На другой день я проснулся очень рано. Напился чаю, восстановил в своей памяти все дело и приготовился к речи, а между тем до открытия заседания еще оставалось полтора часа. Чтобы сократить время и не волноваться понапрасну под влиянием безделья, я сел за письмо к моему другу Зине Мережковской и в недоконченном виде положил его к себе в портфель. Погода была ясная. На площади, при ярком солнце, дул сильный ветер. На угловом балконе Управы теснилась кучка присяжных заседателей, вышедших подышать после ночи, проведенной в помещении Суда. Прогулявшись немного, я подошел к Управе за несколько минут до открытия заседания.

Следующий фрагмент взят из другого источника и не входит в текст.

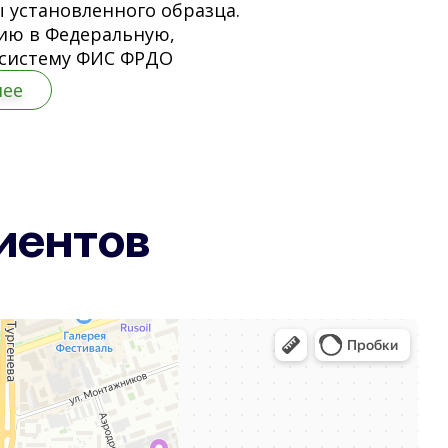
 установленного образца.
ию в Федеральную,
систему ФИС ФРДО
нее
иентов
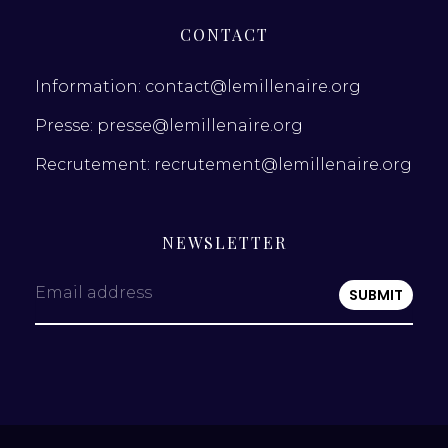
CONTACT
Information: contact@lemillenaire.org
Presse: presse@lemillenaire.org
Recrutement: recrutement@lemillenaire.org
NEWSLETTER
Email address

Началась речь прокурора. Она была длинная и, что всего опаснее в провинции, – вполне казенная. С первых же слов я вынул из портфеля недоконченное письмо и стал записывать в него свои впечатления от этой речи, чтобы не принимать ее всерьез и не разочаровываться в своих надеждах. Впоследствии оказалось, что этот мой прием сильно взволновал обвинителя, полагавшего, будто я, с каждым наклонением к бумаге, желал закрепить в своей памяти какую-нибудь несообразность в его доводах. Он старался бороться с этим призраком и потому говорил необыкновенно долго, с удивительною настойчивостью.
Благодаря моему занятию письмом, я встал с своего места по окончании этой речи, как будто ее совсем не было сказано. Все мои доводы казались мне свежими. И по мере того, как я видел, что выигрываю в мнении присяжных, я добродушно коснулся кое-каких мыслей, высказанных обвинителем.
Подсудимый был оправдан. После такого исхода критиковать меня не было никакой возможности. Все было найдено уместным и прекрасным в моей речи. Заседание окончилось в час дня, и я поспешил в свой номер, чтобы отдохнуть после этих тревожных суток, оторвавших меня от всего окружающего.
Проснулся я с особенно легким чувством, я знал, что мне предстоят только приятные впечатления. Вся моя комната была озарена высоким солнцем сверху донизу. На подоконнике жестянка с остатками икры совсем накалилась, оберточная бумага, разбросанная по номеру, вещи – все грелось в совсем летних лучах. Портфель с документами дела, лежавший на столе возле чернильницы, теперь казался мне вещью, до смешного утратившею надо мною всякую власть, как пустой пузырек от лекарства после тяжкой болезни, или как после экзамена – профессорские записки, в которые никогда в жизни больше не заглянешь. Я узнал, что во время моего отдыха мои деловые знакомцы весело позавтракали. Поэтому мне предстоял еще целый свободный день в Царицыне. Обедать мы устроились на вокзале, но был всего третий час, и я захотел прокатиться по городу в обществе счастливого и разрумянившегося астраханского доктора.